Moreover, there is disclosed in U.S. Pat. No. 4,419,427 electrophotographic recording mediums with a photosemiconductive double layer comprised of a first layer containing charge carrier producing dyes, and a second layer containing one or more compounds which are charge carrier transporting materials when exposed to light wherein perylene diimides are employed as the charge carrier producing dyes, reference the disclosure in Column 2, beginning at line 50. Also of interest is the background information included in Columns 1 and 2 and particularly in Column 2, beginning at line 20 wherein perylene dyes of the formula as shown are illustrated, which dyes are substantially similar to the dyes selected for the photoresponsive devices of the present invention.
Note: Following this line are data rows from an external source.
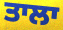
ਤਾਲਾ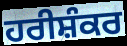
ਹਰੀਸ਼ੰਕਰ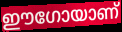
ഈഗോയാണ്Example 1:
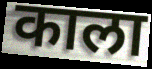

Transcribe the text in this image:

काला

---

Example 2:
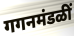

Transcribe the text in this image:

गगनमंडळीं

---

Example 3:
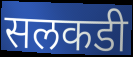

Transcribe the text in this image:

सलकडी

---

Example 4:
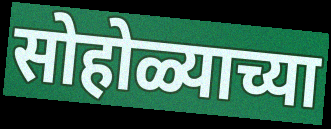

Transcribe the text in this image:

सोहोळ्याच्या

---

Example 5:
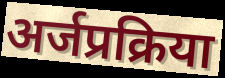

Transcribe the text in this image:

अर्जप्रक्रिया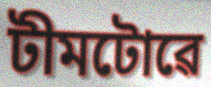
টীমটোৱে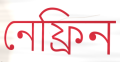
নেফ্রিনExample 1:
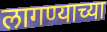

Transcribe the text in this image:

लागण्याच्या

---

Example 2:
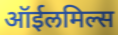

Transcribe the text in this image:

ऑईलमिल्स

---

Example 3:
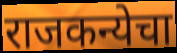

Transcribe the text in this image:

राजकन्येचा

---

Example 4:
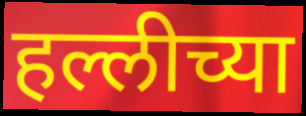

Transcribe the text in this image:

हल्लीच्या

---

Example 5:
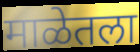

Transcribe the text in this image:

माळेतलाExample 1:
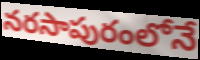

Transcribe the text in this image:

నరసాపురంలోనే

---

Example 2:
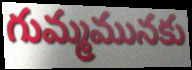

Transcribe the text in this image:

గుమ్మమునకు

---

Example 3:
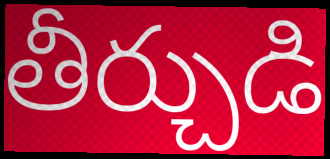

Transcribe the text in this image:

తీర్చుడి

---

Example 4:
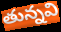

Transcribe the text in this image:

తున్నవి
Examples of charge carrier transporting compounds disclosed in the U.S. Pat. No. 4,419,427 include pyrazoline derivatives, oxazoles materials, triphenylamine derivatives, carbazole derivatives, and pyrene derivatives, as well as other materials, reference the disclosure in Column 4, beginning at line 1.
While photoresponsive imaging members containing the abovedescribed compositions may be suitable for their intended purposes, there continues to be a need for the development of improved members or devices, particularly layered devices. Additionally, there continues to be a need for imaging members comprised of specific amine charge transport compositions and perylene dye photogenerating materials possessing desirable sensitivity, low dark decay, high charge acceptance values, and wherein these members can be used for a number of imaging cycles in a xerographic imaging apparatus, or in printing devices. Further, there continues to be a need for photoresponsive devices which are ambipolar, thus permitting both normal and reverse copying of black and white, or color images. These devices which generate both positive and negative charges, that is both holes and electrons, can be repeatedly used in a number of imaging cycles without deterioration thereof from the machine environment or surrounding conditions. Moreover, there continues to be a need for improved layered imaging members wherein the materials selected are substantially inert to users of these members. Furthermore, there continues to be a need for layered device which can be charged positively only, negatively only, or are ambipolar. Also, there continues to be a need for photoconductive materials which can be fabricated into imaging devices by simple coating techniques, and wherein these materials are preferably soluble in common coating solvents, and are compatible with the resinous binder resins selected.